*** Source text ***

That is very different than what you have assumed with regard 
to nuclear power. In the case of nuclear power, you have said 
once the tax incentives go away, we quit building nuclear 
power, but in the case of renewables, we do continue to build 
those capacities.
    Mr. Caruso. The main reason for that difference is there 
are 23 States with renewable portfolio standards and they 
continue. We assume that they remain in effect. So in those 
States we see continued growth in non-hydro renewables.
    Senator Bingaman. I see. Now, the way I read your chart 
here--again, this one that you have up here on the easel--you 
have much more of the total addition to capacity coming from 
renewables in the next couple of years, 2006 and 2007, than you 
do after that. That, I assume, relates to the fact that we are 
eliminating those tax incentives or they are scheduled to 
    I guess the question is, have you done any calculation as 
to what would be the effect on our addition to capacity of 
renewable power if we were to extend those tax credits from now 
to 2030?

*** End of Source text ***
*** Input data ***

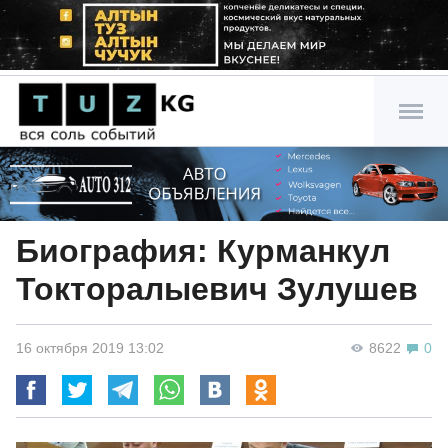
Биография: Курманкул
Токторалыевич Зулушев
16 октября 2019 13:02
8622
0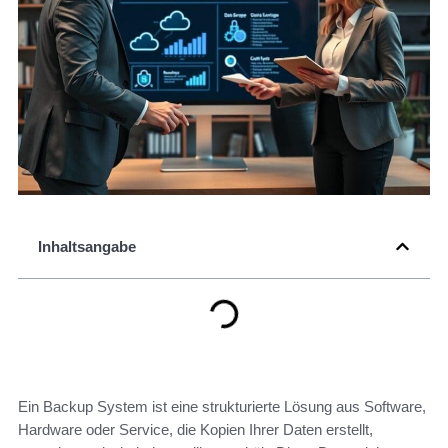
Inhaltsangabe
Ein Backup System ist eine strukturierte Lösung aus Software,
Hardware oder Service, die Kopien Ihrer Daten erstellt,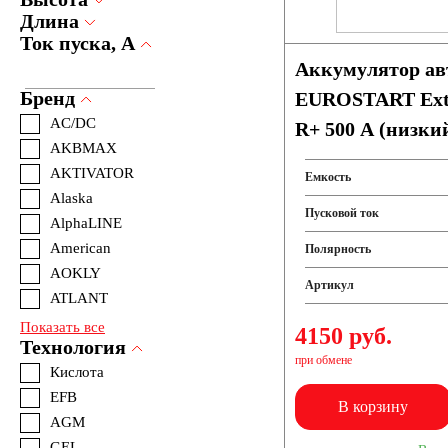
Длина
Ток пуска, А
Аккумулятор а
Бренд
EUROSTART Extr
AC/DC
R+ 500 A (низки
AKBMAX
(242x175x175) L
AKTIVATOR
Емкость
Alaska
Пусковой ток
AlphaLINE
American
Полярность
AOKLY
Артикул
ATLANT
Показать все
4150 руб.
Технология
при обмене
Кислота
EFB
В корзину
AGM
GEL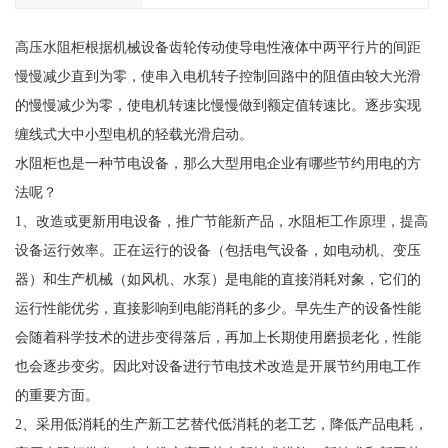
高压水阻柜根据机械设备齿轮传动使导电性液体中两平行片的间距
慢慢减少直到为零，使串入电机转子控制回路中的阻值由较大光滑
的慢慢减少为零，使电机转速比慢慢做到额定值转速比。逐步实现
缠线式大中小型电机的轻载光滑启动。
水阻柜也是一种节电设备，那么大型用电企业有哪些节约用电的方
法呢？
1、改造或更新用电设备，推广节能新产品，水阻柜工作原理，提高
设备运行效率。正在运行的设备（包括电气设备，如电动机、变压
器）和生产机械（如风机、水泵）是电能的直接消耗对象，它们的
运行性能优劣，直接影响到电能消耗的多少。早先生产的设备性能
会随着科学技术的进步变得落后，再加上长期使用磨损老化，性能
也会逐步变劣。因此对设备进行节电技术改造是开展节约用电工作
的重要方面。
2、采用低消耗的生产新工艺替代低消耗的老工艺，降低产品电耗，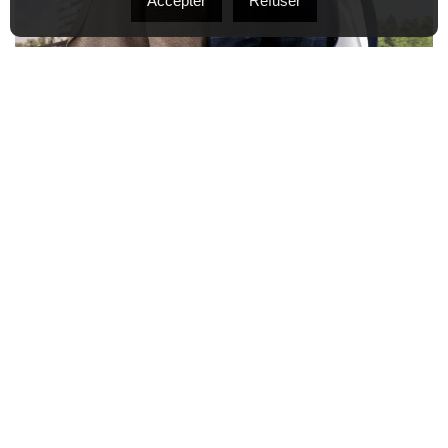
Accepter
Refuser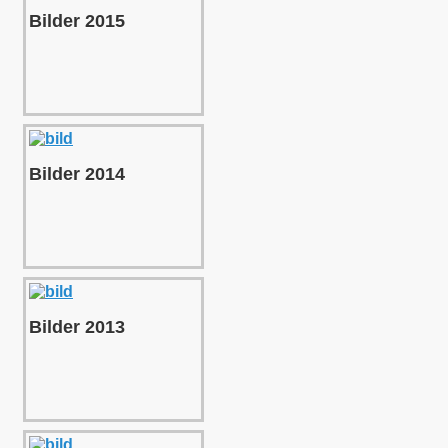
Bilder 2015
Bilder 2014
Bilder 2013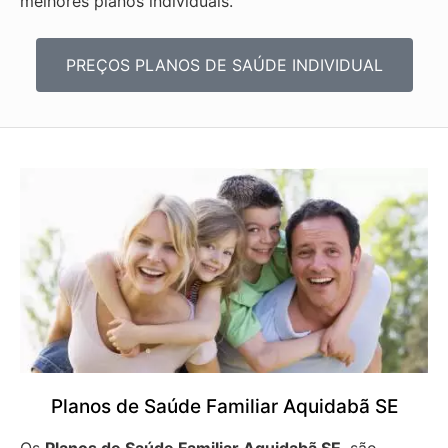
melhores planos individuais.
PREÇOS PLANOS DE SAÚDE INDIVIDUAL
Planos de Saúde Familiar Aquidabã SE
Os
Planos de Saúde Familiar Aquidabã SE
, são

*** End of Input data ***

> [What is being asked] Pick up the hearing transcript on tax incentives for nuclear and renewable power where it stops, and carry it on for a few more lines.

> [Reply]
    Mr. Caruso. I would have to check on that. We may have done 
something for the NCEP.
    Senator Bingaman. The NCEP?
    Mr. Caruso. We may have done some analysis which assumed 
their continuation as part of the analysis we did for you last 
    Senator Bingaman. Okay.
    Mr. Caruso. But I will check on the record for that.
    [The information follows:]

    Renewable Electricity. [Note, paraphrased question] Has EIA done an 
analysis of what would be the effect on our addition to capacity of 
renewable power if we were to extend the renewable electricity 
production tax credits from now to 2030?
    EIA has not conducted an analysis of the impact on renewable 
generation capacity of an extension of the production tax credit (PTC) 
through 2030. In January 2006, EIA conducted an analysis of an 
extension through 2016 of the renewable energy PTC, on behalf of the 
Congressional Joint Committee on Taxation. This analysis used the 
Annual Energy Outlook 2006 reference case as the baseline, and assumed 
the PTC is structured as currently specified, but with eligibility for 
facilities entering service by December 31, 2016.
    The analysis concludes that an extension of the renewable energy 
portions of Section 45 of the tax code would result in significant 
growth in renewable generating capacity and generation.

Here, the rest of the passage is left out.